What? Non sequitur, lol. You’ve missed the point by taking one line from my comment and thus completely removing or ignoring its context lol. I’m lol-ing because what it meant when I originally stated it to SleepingCoyote was, “sorry, you’re missing the point”
Here’s what I said with the required context:
Are you not reading any of the other posts?? No one cares about the chore free thing. It’s not important. What was important is that Margi is entering the listing while her guests are out for the day without telling them that she is going to do that.
Margi started the post with a conversation about advertising “chore-free”. Although not uninteresting or irrelevant, it was a fairly mundane discussion without any strong emotions or conflict- just a congenial chat really, nothing exciting and certainly “no nerves were hit".
However, at some point Margi started bragging about sneaking into her entire-unit-Airbnb-listing when her guests go out for the day. She went as far as to say, “knock on wood, I’ve not been caught”. She seemed to think that it was both clever and acceptable, but most of us were shocked by her confession.
When she was told that it was unacceptable, would afford a guest a refund, is against the TOS, could get her listing removed, etc she was argumentative and dismissive about it so many of us became outright dismayed.
The conversation took a turn and got fired up exclusively because of Margi’s confession that she sneaks in while her guests have gone out (and had nothing at all to do with the chore-free discussion).
So when SleepingCoyote said, “Margi1 Your posts and mine seem to have hit a nerve Good". I wanted to clarify for her that if something hit a nerve it was the sneaking into the unit and not at all to do with the chore-free discussion, e.g. “no one cares, it’s not important, what’s important is…”. However, it turned out that SleepCoyote also thought it was acceptable to sneak in which further complicated the conversation. So I can see how you got confused, lol.

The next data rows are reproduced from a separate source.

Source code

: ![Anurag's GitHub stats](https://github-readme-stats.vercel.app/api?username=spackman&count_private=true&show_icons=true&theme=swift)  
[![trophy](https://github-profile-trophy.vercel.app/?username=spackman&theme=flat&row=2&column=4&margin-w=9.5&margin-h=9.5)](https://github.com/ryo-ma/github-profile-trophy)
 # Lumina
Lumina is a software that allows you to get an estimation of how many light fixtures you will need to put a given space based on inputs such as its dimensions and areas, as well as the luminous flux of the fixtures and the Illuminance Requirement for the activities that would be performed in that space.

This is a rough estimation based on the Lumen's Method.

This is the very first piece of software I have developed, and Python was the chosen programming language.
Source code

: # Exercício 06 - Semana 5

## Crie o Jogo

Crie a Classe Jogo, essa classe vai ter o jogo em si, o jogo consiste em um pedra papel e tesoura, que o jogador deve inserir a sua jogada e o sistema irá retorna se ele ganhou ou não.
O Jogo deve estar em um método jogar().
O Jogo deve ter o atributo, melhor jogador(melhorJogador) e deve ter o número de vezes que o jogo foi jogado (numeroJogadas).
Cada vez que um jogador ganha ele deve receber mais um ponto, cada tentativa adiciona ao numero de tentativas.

Anyway, to the conversation you were trying to start, as far as the chore-free thing, I suppose I don’t actually care. It’s really not of my concern either way. As a host, I have never given my guests any chores. And as a guest, I’ve never had a host give me any chores (but I can’t imagine it would bother me if they did). It seems like it must be a demographic-dependent issue or even just an internet sensation of sorts. Plainly, it just doesn’t have any effect on me, that’s all.
Yeah I was ignoring the bit where she was going into the suite. I didn’t care to weigh in on that as it’s a unique situation that has no bearing on my hosting style.
That’s fine but that’s why you completely misappropriated my quote because that is what it was about (not the chores issue).
That’s exactly how I feel about “chores”, lol.
It is nice problem to have but I am booked out two months in advance and we are in the Autumn shoulder season. I don’t know if it helped but I got rid of the cleaning fee and raised my rates to adjust for this. I still ask people to tidy up and sort and take out the rubbish and strip the beds and leave the sheets in the bath so I can reach them in my wheelchair as I do the laundry but not the cleaning. Not everybody does but that’s okay.